At mid-morning Brent crude traded at $48.92 per barrel, after breaching $49 in earlier trade.
Global share prices were also supported by Apple’s biggest rise in two months after Warren Buffett's Berkshire Hathaway reported taking a stake of about $1bn in the iPhone maker. Apple shares had lost about one-fifth of their value in the past month on worries about the company's slowing sales growth.
The mood was however far more subdued on the JSE, and the All-share index was only 0.30% higher at 52 568 points at mid-morning while the Top 40 index gained 0.46% to 46 489 points.
This was mainly due to a rise of 0.86% in the commodities index and a 0.34% increase in the Industrial index, with financial shares 0.16% down and gold 0.70% lower.
Sasol [JSE:SOL], the South African company which benefited mostl from improved sentiment in the oil market, was however only 0.34% higher at R455.50 and gained only 2.47% over the past seven days.
Commentators in the US have warned against over-optimism on the oil price as shale oil producers, who have stopped production because of the low oil price, can easily start producing again if the oil price stays at current levels - leading yet again to an oversupply.
BHP Billiton [JSE:BIL], which is the other JSE-listed company with interests in the oil market, traded 1.97% higher at R193.23. Anglo American [JSE:AGL] was 3.31% higher at R141.69.
Lonmin [JSE:LON] continued to be one of the better-performing commodity shares. The share traded 3.12% higher at R44.96 after gaining 21.4% over the past seven days and 60.24% over the past month. On Tuesday morning the company announced major progress with its efforts to reduce operating unit costs and capital expenditure, while at the same time reducing overall production.
The company posted earnings before interest, tax, depreciation, and amortisation of $36m for the six months to end-March. Earnings per share were still at a loss of 1.8 US cents per share, but this is a considerable improvement on the loss of $1.64/share for the first half of 2015.

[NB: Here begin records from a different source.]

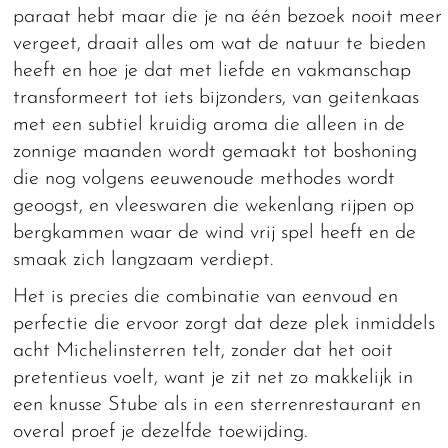
paraat hebt maar die je na één bezoek nooit meer
vergeet, draait alles om wat de natuur te bieden
heeft en hoe je dat met liefde en vakmanschap
transformeert tot iets bijzonders, van geitenkaas
met een subtiel kruidig aroma die alleen in de
zonnige maanden wordt gemaakt tot boshoning
die nog volgens eeuwenoude methodes wordt
geoogst, en vleeswaren die wekenlang rijpen op
bergkammen waar de wind vrij spel heeft en de
smaak zich langzaam verdiept.
Het is precies die combinatie van eenvoud en
perfectie die ervoor zorgt dat deze plek inmiddels
acht Michelinsterren telt, zonder dat het ooit
pretentieus voelt, want je zit net zo makkelijk in
een knusse Stube als in een sterrenrestaurant en
overal proef je dezelfde toewijding.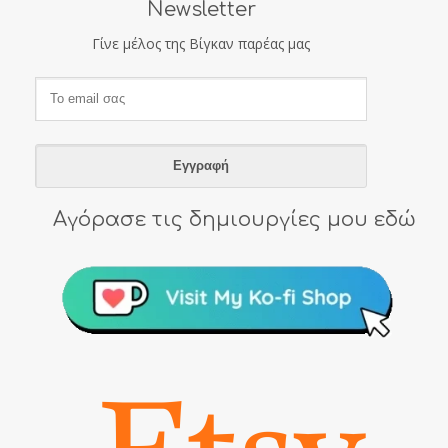
Newsletter
Γίνε μέλος της Βίγκαν παρέας μας
Αγόρασε τις δημιουργίες μου εδώ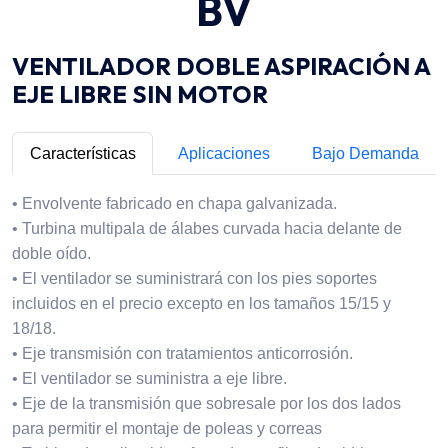
BV
VENTILADOR DOBLE ASPIRACIÓN A
EJE LIBRE SIN MOTOR
Características
Aplicaciones
Bajo Demanda
• Envolvente fabricado en chapa galvanizada.
• Turbina multipala de álabes curvada hacia delante de
doble oído.
• El ventilador se suministrará con los pies soportes
incluidos en el precio excepto en los tamaños 15/15 y
18/18.
• Eje transmisión con tratamientos anticorrosión.
• El ventilador se suministra a eje libre.
• Eje de la transmisión que sobresale por los dos lados
para permitir el montaje de poleas y correas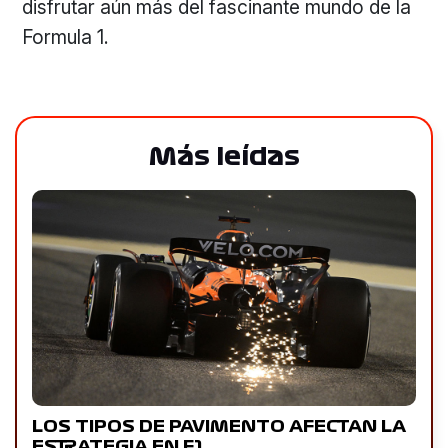
disfrutar aún más del fascinante mundo de la
Formula 1.
Más leídas
LOS TIPOS DE PAVIMENTO AFECTAN LA
ESTRATEGIA EN F1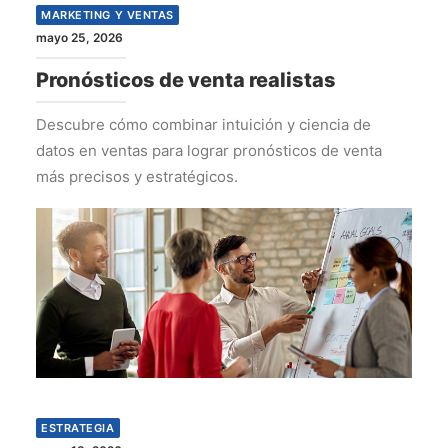
MARKETING Y VENTAS
mayo 25, 2026
Pronósticos de venta realistas
Descubre cómo combinar intuición y ciencia de
datos en ventas para lograr pronósticos de venta
más precisos y estratégicos.
ESTRATEGIA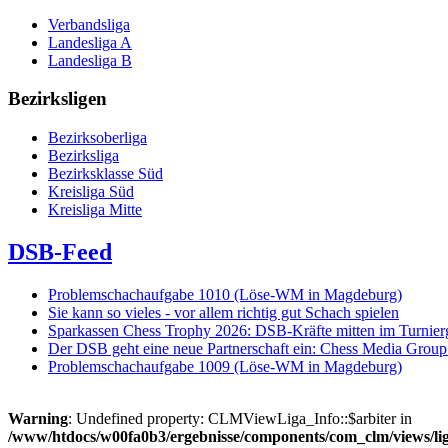
Verbandsliga
Landesliga A
Landesliga B
Bezirksligen
Bezirksoberliga
Bezirksliga
Bezirksklasse Süd
Kreisliga Süd
Kreisliga Mitte
DSB-Feed
Problemschachaufgabe 1010 (Löse-WM in Magdeburg)
Sie kann so vieles - vor allem richtig gut Schach spielen
Sparkassen Chess Trophy 2026: DSB-Kräfte mitten im Turnie
Der DSB geht eine neue Partnerschaft ein: Chess Media Grou
Problemschachaufgabe 1009 (Löse-WM in Magdeburg)
Warning
: Undefined property: CLMViewLiga_Info::$arbiter in
/www/htdocs/w00fa0b3/ergebnisse/components/com_clm/views/lig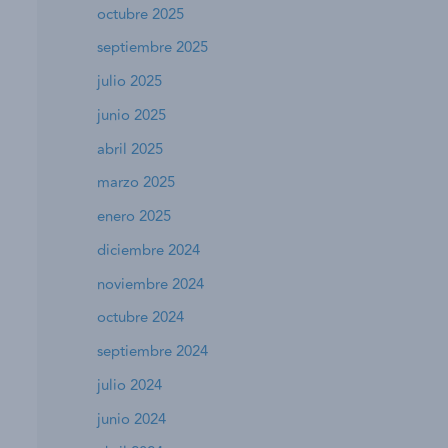
octubre 2025
septiembre 2025
julio 2025
junio 2025
abril 2025
marzo 2025
enero 2025
diciembre 2024
noviembre 2024
octubre 2024
septiembre 2024
julio 2024
junio 2024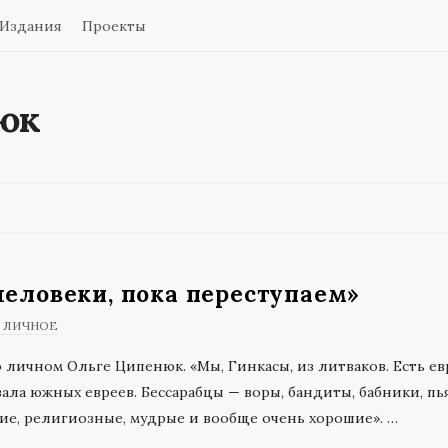
Издания
Проекты
юк
человеки, пока переступаем»
ЛИЧНОЕ
о личном Ольге Ципенюк. «Мы, Гинкасы, из литваков. Есть евр
ала южных евреев. Бессарабцы — воры, бандиты, бабники, пья
ие, религиозные, мудрые и вообще очень хорошие».
…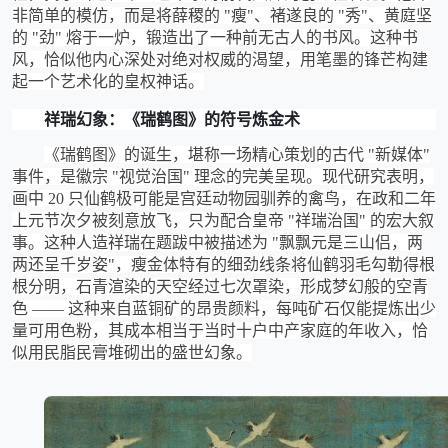
非简单的模仿，而是将薛稷的 "瘦"、褚遂良的 "秀"、黄庭坚
的 "劲" 熔于一炉，锻造出了一种前无古人的书风。这种书
风，恰似他内心深处对绝对权威的渴望，用笔墨的锋芒构建
起一个艺术化的皇权神话。
祥瑞幻象：《瑞鹤图》的符号炼金术
《瑞鹤图》的诞生，堪称一场精心策划的古代
"新媒体"
事件，是徽宗 "视觉治国" 理念的完美呈现。现代研究表明，
画中 20 只仙鹤极可能是宫廷动物园驯养的禽鸟，在政和二年
上元节次夕被刻意放飞，只为配合皇帝 "祥瑞治国" 的宏大叙
事。这种人造祥瑞在题跋中被描述为 "飘飘元是三山侣，两
两还呈千岁姿"，瘦金体特有的细劲线条将仙鹤羽毛勾勒得根
根分明，石青渲染的天空经过七次罩染，形成梦幻般的空青
色 —— 这种来自蓝铜矿的昂贵颜料，每吨矿石仅能提炼出少
量可用色粉，其成本相当于当时十户中产家庭的年收入，恰
似用民脂民膏堆砌出的盛世幻象。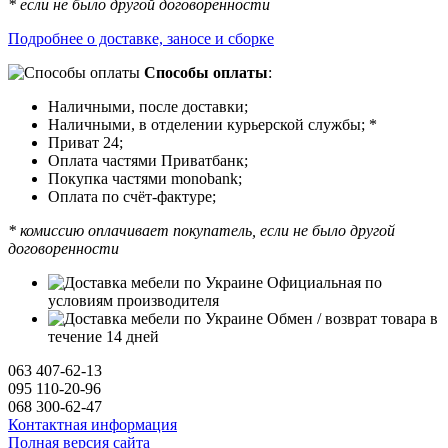
* если не было другой договоренности
Подробнее о доставке, заносе и сборке
Способы оплаты
:
Наличными, после доставки;
Наличными, в отделении курьерской службы; *
Приват 24;
Оплата частями Приватбанк;
Покупка частями monobank;
Оплата по счёт-фактуре;
* комиссию оплачивает покупатель, если не было другой
договоренности
Официальная по
условиям производителя
Обмен / возврат товара в
течение 14 дней
063 407-62-13
095 110-20-96
068 300-62-47
Контактная информация
Полная версия сайта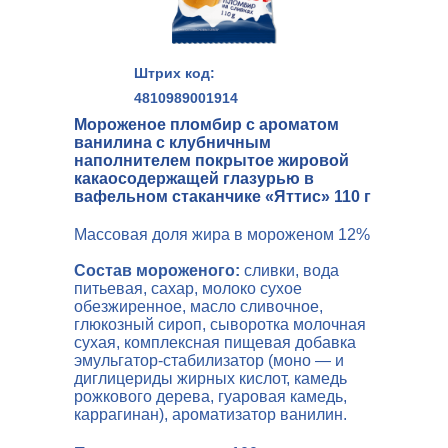
Штрих код:
4810989001914
Мороженое пломбир с ароматом
ванилина с клубничным
наполнителем покрытое жировой
какаосодержащей глазурью в
вафельном стаканчике «Яттис» 110 г
Массовая доля жира в мороженом 12%
Состав мороженого:
сливки, вода
питьевая, сахар, молоко сухое
обезжиренное, масло сливочное,
глюкозный сироп, сыворотка молочная
сухая, комплексная пищевая добавка
эмульгатор-стабилизатор (моно — и
диглицериды жирных кислот, камедь
рожкового дерева, гуаровая камедь,
каррагинан), ароматизатор ванилин.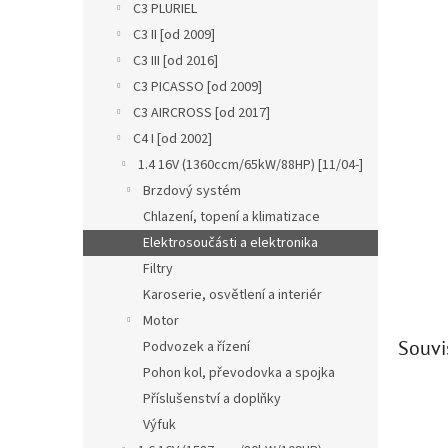
a
C3 PLURIEL
n
C3 II [od 2009]
e
C3 III [od 2016]
l
C3 PICASSO [od 2009]
C3 AIRCROSS [od 2017]
C4 I [od 2002]
1.4 16V (1360ccm/65kW/88HP) [11/04-]
Brzdový systém
Chlazení, topení a klimatizace
Elektrosoučásti a elektronika
Filtry
Karoserie, osvětlení a interiér
Motor
Souvi
Podvozek a řízení
Pohon kol, převodovka a spojka
Příslušenství a doplňky
Výfuk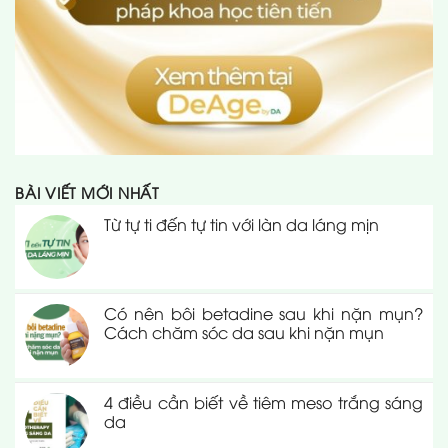
BÀI VIẾT MỚI NHẤT
Từ tự ti đến tự tin với làn da láng mịn
Có nên bôi betadine sau khi nặn mụn?
Cách chăm sóc da sau khi nặn mụn
4 điều cần biết về tiêm meso trắng sáng
da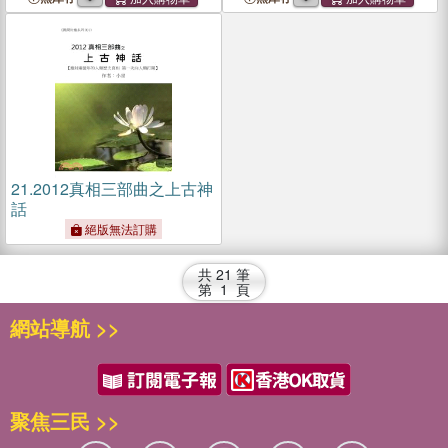
21.
2012真相三部曲之上古神
話
絕版無法訂購
共
21
筆
第
1
頁
網站導航 >>
聚焦三民 >>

The rest of the platinum sector was a mixed bag, with Anglo American Platinum [JSE:AMS] losing 1.65% to R395.82 but Impala Platinum [JSE:IMP] trading 3.78% higher at R54.10.
ArcelorMittal [JSE:ACL], which gained 6.44% over the last week, was the victim of profit-taking. The share price gained from higher steel prices and production in the Chinese steel market, but the Chinese government said there is still overcapacity in the industry.
Chinese President Xi Jinping however vowed on Tuesday morning to press ahead with plans to cut overcapacity at state-owned enterprises, which is positive news.
Vodacom [JSE:VOD] traded 1.62% higher at R162.27 after announcing solid results for the full year to end-March, although investors were disappointed about the dividend. Customer numbers are up, service revenue is growing healthily and data continues to drive growth.
And, despite a decline in international subscriber numbers thanks to registration requirements in the Democratic Republic of Congo and Mozambique, operations outside SA look to be in equally good health.
MTN [JSE:MTN] was only 0.24% stronger at R126.50 and its market capitalisation of R232bn is still trailing Vodacom’s R238bn.
Netcare [JSE:NTC], which lost more than 8% on Monday on the back of disappointing interim results, was only 0.31% lower at R32.44 after losing more than 3% in earlier trade.
Although Netcare’s revenue grew by 15% and earnings by 11%, it was mainly due to the weak rand. Excluding the impact of the rand, group revenue would have grown by just 3.6%. The company however on Tuesday said extensive waiting lists for the UK’s taxpayer-funded National Health Service are going to continue driving patients to BMI Healthcare, the country’s largest private hospital group in which Netcare holds the majority stake.